→ What is being asked
Could you arrange every line of the data below as a Markdown table with the columns Row and Entry, numbering the rows and leaving out blank lines?

[Records from a collection]
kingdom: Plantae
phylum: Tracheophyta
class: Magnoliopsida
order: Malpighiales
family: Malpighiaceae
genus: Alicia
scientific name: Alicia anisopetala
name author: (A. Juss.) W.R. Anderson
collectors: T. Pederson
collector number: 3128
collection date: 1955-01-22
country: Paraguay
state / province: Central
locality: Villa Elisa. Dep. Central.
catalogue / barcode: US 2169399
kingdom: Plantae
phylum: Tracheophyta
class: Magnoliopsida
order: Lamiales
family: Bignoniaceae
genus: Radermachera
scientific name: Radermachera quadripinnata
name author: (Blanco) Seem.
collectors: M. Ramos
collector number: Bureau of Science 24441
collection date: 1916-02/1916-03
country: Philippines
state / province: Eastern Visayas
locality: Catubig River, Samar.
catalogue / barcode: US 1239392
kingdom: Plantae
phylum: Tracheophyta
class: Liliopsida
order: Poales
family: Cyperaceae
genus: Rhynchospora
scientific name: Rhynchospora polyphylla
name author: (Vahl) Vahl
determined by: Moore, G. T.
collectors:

→ Problem solution
| Row | Entry |
|---|---|
| 1 | kingdom: Plantae |
| 2 | phylum: Tracheophyta |
| 3 | class: Magnoliopsida |
| 4 | order: Malpighiales |
| 5 | family: Malpighiaceae |
| 6 | genus: Alicia |
| 7 | scientific name: Alicia anisopetala |
| 8 | name author: (A. Juss.) W.R. Anderson |
| 9 | collectors: T. Pederson |
| 10 | collector number: 3128 |
| 11 | collection date: 1955-01-22 |
| 12 | country: Paraguay |
| 13 | state / province: Central |
| 14 | locality: Villa Elisa. Dep. Central. |
| 15 | catalogue / barcode: US 2169399 |
| 16 | kingdom: Plantae |
| 17 | phylum: Tracheophyta |
| 18 | class: Magnoliopsida |
| 19 | order: Lamiales |
| 20 | family: Bignoniaceae |
| 21 | genus: Radermachera |
| 22 | scientific name: Radermachera quadripinnata |
| 23 | name author: (Blanco) Seem. |
| 24 | collectors: M. Ramos |
| 25 | collector number: Bureau of Science 24441 |
| 26 | collection date: 1916-02/1916-03 |
| 27 | country: Philippines |
| 28 | state / province: Eastern Visayas |
| 29 | locality: Catubig River, Samar. |
| 30 | catalogue / barcode: US 1239392 |
| 31 | kingdom: Plantae |
| 32 | phylum: Tracheophyta |
| 33 | class: Liliopsida |
| 34 | order: Poales |
| 35 | family: Cyperaceae |
| 36 | genus: Rhynchospora |
| 37 | scientific name: Rhynchospora polyphylla |
| 38 | name author: (Vahl) Vahl |
| 39 | determined by: Moore, G. T. |
| 40 | collectors: |